ZITIERTER TEXTAUSZUG:
Christian-Rainer Weisbach, Petra Sonne-Neubacher: Professionelle Gesprächsführung
Rezensiert von Dr. Petra Gregusch, 04.04.2016

Christian-Rainer Weisbach, Petra Sonne-Neubacher: Professionelle Gesprächsführung. Ein praxisnahes Lese- und Übungsbuch. Verlag C.H. Beck (München) 2015. 9., überarbeitete und aktualisierte Auflage. 485 Seiten. ISBN 978-3-423-50947-3. D: 14,90 EUR, A: 15,40 EUR, CH: 21,90 sFr.
Thema
Die professionelle Gesprächsführung beschäftigt zahlreiche Berufe, Professionen und deren Ausbildungsstätten. Kein Wunder, stellt doch das Gespräch ein zentrales Medium zum Verstehen und zur Beeinflussung verschiedenster Adressatengruppen dar. Das vorliegende Buch thematisiert die Gesprächsführung als Mittel erfolgreicher Führung schlechthin.
Die Autoren verfolgen das Ziel, deutlich zu machen, wie es gelingt, andere zu verstehen und eigene Ziele mit anderen zu erreichenund verstehen diese beiden Aspekte als die Basis des persönlichen Kommunikationserfolgs (S. VII).

DEINE AUFGABE: Stimmen die folgenden Aussagen mit dem Textauszug oben überein? Antworte jeweils mit Ja oder Nein und zitiere die entscheidenden Worte wörtlich. (a) Das besprochene Buch ist im Verlag C.H. Beck in München erschienen. (b) Besprochen wird die erste Auflage des Buches. (c) Das Buch behandelt die Gesprächsführung als Mittel erfolgreicher Führung.

GEGEBENE DATEN:
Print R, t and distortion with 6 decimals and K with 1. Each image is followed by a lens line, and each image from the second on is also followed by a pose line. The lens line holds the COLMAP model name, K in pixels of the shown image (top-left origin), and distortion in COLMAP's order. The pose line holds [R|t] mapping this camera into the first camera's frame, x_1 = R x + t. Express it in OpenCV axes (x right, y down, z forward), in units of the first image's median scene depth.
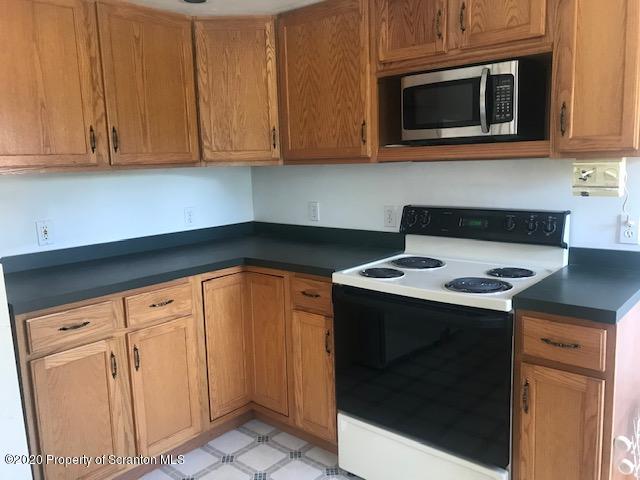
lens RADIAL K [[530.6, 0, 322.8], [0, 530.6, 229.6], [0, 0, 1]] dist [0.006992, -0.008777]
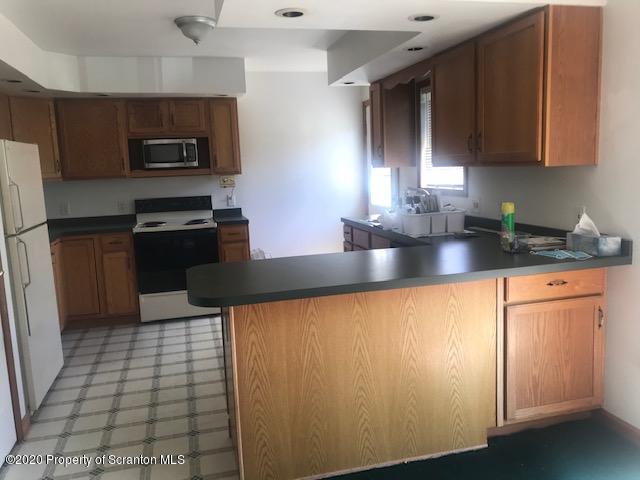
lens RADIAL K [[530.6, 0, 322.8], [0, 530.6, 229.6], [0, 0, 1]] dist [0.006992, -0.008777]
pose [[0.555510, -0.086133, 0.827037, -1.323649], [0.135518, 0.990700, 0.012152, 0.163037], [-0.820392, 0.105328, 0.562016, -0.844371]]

--

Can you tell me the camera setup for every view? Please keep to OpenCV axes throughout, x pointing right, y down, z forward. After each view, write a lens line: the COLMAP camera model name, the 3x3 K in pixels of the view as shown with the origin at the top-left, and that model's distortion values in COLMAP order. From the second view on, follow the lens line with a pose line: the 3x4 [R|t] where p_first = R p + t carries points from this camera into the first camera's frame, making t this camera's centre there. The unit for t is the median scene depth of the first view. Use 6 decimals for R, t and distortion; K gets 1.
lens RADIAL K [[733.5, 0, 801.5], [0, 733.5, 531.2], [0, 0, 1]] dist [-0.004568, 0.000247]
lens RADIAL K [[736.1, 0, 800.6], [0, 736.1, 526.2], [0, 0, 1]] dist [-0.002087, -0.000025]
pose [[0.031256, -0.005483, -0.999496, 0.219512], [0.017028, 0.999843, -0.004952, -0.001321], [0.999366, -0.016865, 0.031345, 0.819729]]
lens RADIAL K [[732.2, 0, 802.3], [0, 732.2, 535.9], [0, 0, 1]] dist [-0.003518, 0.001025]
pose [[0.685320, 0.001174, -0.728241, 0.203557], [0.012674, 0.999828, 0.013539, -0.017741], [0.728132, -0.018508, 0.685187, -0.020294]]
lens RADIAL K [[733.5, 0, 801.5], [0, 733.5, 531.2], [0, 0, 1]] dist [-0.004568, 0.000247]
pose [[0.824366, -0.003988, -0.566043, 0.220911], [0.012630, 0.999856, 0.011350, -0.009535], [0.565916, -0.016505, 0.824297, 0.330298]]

ERWARTETE LÖSUNG:
(a) Ja: „Verlag C.H. Beck (München) 2015“
(b) Nein: „9., überarbeitete und aktualisierte Auflage“
(c) Ja: „Das vorliegende Buch thematisiert die Gesprächsführung als Mittel erfolgreicher Führung schlechthin.“